Meeting in this former capital of the Ottoman Empire — that once also ruled Iraq — alliance chiefs sought to use the gathering to stitch closed deep rifts over the American-led invasion that toppled Saddam Hussein.

“We are united in our support for the Iraqi people and offer full cooperation to the new sovereign interim government as it seeks to strengthen internal security,” the 26 leaders said in a statement.

But differences were evident even over the scope of the military training operation. France and Germany, erstwhile opponents of putting NATO troops in Iraq, rejected U.S. hopes that a training mission could become a high-profile alliance presence in the Iraq.

“It is not in the mission conferred upon NATO, so it won’t happen,” said French President Jacques Chirac. “Any trace of NATO on Iraqi soil was considered as inopportune.”

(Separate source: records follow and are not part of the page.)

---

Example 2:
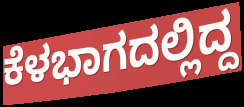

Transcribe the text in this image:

ಕೆಳಭಾಗದಲ್ಲಿದ್ದ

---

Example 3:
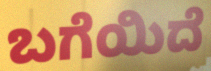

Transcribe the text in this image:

ಬಗೆಯಿದೆ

Chirac and German Chancellor Gerhard Schroeder both said they would be sending no military instructors to Iraq, insisting any training would be outside the country.

“There will be no military engagement of our own, no German soldiers in Iraq,” Schroeder told reporters. He said Germany would provide army training facilities besides its ongoing work of instructing Iraq police officers in the United Arab Emirates.

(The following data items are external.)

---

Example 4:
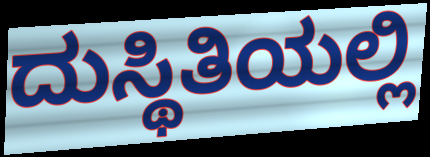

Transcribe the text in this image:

ದುಸ್ಥಿತಿಯಲ್ಲಿ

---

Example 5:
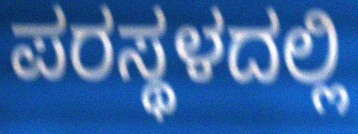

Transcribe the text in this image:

ಪರಸ್ಥಳದಲ್ಲಿ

NATO leaders were united in welcoming the decision to hand power to the Iraqis.

“We are naturally delighted. In my eyes, the return of Iraq’s sovereignty is a necessary condition although, alas, not sufficient, for restoring peace,” said Chirac who added he’d learned the news from President Bush on Monday morning.

In their statement, the NATO leaders declared “we have decided today to offer NATO’s assistance to the government of Iraq with the training of its security forces.”

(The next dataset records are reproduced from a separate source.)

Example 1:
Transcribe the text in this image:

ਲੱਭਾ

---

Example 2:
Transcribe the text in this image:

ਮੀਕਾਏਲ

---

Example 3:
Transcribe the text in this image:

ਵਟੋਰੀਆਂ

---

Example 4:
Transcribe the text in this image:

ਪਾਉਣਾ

The statement said allies would “consider, as a matter of urgency … further proposals to support the nascent Iraqi security institutions.”

Help for Afghanistan

In a move that should ease the burden on U.S. troops fighting Taliban-led insurgents, the 26 leaders also agreed to extend NATO’s peacekeeping mission in Afghanistan by sending more than 3,000 additional troops to bolster security for September elections. NATO will also send permanent military teams to four more cities as part of phased expansion out of the capital, Kabul.

“It’s right for NATO to step up to the mat today and say, ‘we are going to extend the role of the security force,”‘ said Bush. “It’s right for us to look at the measures we need urgently in order to give the protection for the Afghans as they approach their September election date.”

Chirac, however, sparred with Bush about Afghanistan, rejecting a suggestion from U.S. Defense Secretary Donald H. Rumsfeld that NATO deploy its elite new response force to protect the elections.

That force is “meant to act in a known crisis, which is obviously not the case in Afghanistan today,” Chirac told reporters. He added that a “NATO presence too clear, too numerous, is perhaps not what is politically the wisest and most reasonable thing ahead of an election.”

While NATO expands its Afghan mission, the leaders agreed to end its peacekeeping operation in Bosnia after nine years, handing responsibility for the 7,500-strong mission to the European Union at the end of the year.

Protests disruptive

Meanwhile, hundreds of protesters hurled fire-bombs and stones at police Monday as they tried to reach the conference center where NATO leaders were meeting. Police used tear gas and water cannons to stop the crowd.

The clashes took place in two Istanbul neighborhoods about two miles from a barricaded zone in the center of the city where the NATO leaders were meeting.